Segment Start: Input material
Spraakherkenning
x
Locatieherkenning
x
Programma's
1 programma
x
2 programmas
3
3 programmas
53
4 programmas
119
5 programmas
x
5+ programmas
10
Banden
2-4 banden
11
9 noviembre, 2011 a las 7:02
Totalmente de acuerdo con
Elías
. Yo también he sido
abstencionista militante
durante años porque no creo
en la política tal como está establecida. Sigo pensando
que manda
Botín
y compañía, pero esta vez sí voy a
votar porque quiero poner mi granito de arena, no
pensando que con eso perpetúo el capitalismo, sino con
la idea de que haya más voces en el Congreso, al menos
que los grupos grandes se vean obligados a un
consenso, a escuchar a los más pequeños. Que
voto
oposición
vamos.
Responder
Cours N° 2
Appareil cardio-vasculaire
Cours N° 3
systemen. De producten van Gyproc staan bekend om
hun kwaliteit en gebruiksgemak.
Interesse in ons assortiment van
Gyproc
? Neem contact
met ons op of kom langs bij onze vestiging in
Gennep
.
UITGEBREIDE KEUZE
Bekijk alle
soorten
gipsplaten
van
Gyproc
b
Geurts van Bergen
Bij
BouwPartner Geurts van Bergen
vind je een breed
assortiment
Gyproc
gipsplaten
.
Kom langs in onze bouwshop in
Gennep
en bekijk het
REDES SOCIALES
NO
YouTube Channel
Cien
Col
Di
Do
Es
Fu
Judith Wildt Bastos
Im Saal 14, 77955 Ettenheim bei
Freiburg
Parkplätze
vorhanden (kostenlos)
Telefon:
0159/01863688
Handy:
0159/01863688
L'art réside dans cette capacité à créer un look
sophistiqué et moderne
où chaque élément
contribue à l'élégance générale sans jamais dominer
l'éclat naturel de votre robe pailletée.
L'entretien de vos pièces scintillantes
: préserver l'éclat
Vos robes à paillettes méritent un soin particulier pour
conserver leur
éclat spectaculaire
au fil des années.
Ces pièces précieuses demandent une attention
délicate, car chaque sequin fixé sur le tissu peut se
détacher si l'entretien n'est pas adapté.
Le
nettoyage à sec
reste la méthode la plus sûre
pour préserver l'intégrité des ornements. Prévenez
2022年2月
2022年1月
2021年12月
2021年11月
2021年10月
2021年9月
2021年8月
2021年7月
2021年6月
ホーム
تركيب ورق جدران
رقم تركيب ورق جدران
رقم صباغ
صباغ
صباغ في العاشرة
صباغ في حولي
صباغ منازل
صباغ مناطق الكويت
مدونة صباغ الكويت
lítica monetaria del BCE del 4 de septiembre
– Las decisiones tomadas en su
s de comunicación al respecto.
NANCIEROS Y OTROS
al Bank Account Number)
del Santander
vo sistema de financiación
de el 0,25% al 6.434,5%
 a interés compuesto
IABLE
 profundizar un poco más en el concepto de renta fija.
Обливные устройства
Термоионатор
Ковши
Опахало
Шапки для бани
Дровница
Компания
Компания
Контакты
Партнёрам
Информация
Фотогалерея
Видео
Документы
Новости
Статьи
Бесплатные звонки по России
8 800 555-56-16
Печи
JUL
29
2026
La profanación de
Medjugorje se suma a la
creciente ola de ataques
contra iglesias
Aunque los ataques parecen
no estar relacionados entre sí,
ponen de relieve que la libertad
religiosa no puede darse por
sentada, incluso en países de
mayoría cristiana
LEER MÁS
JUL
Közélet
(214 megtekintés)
Segment End: Input material
→ **Work request**
Set apart and copy each line of the records that holds the word "programmas".

→ **Answer below**
2 programmas
3 programmas
4 programmas
5 programmas
5+ programmas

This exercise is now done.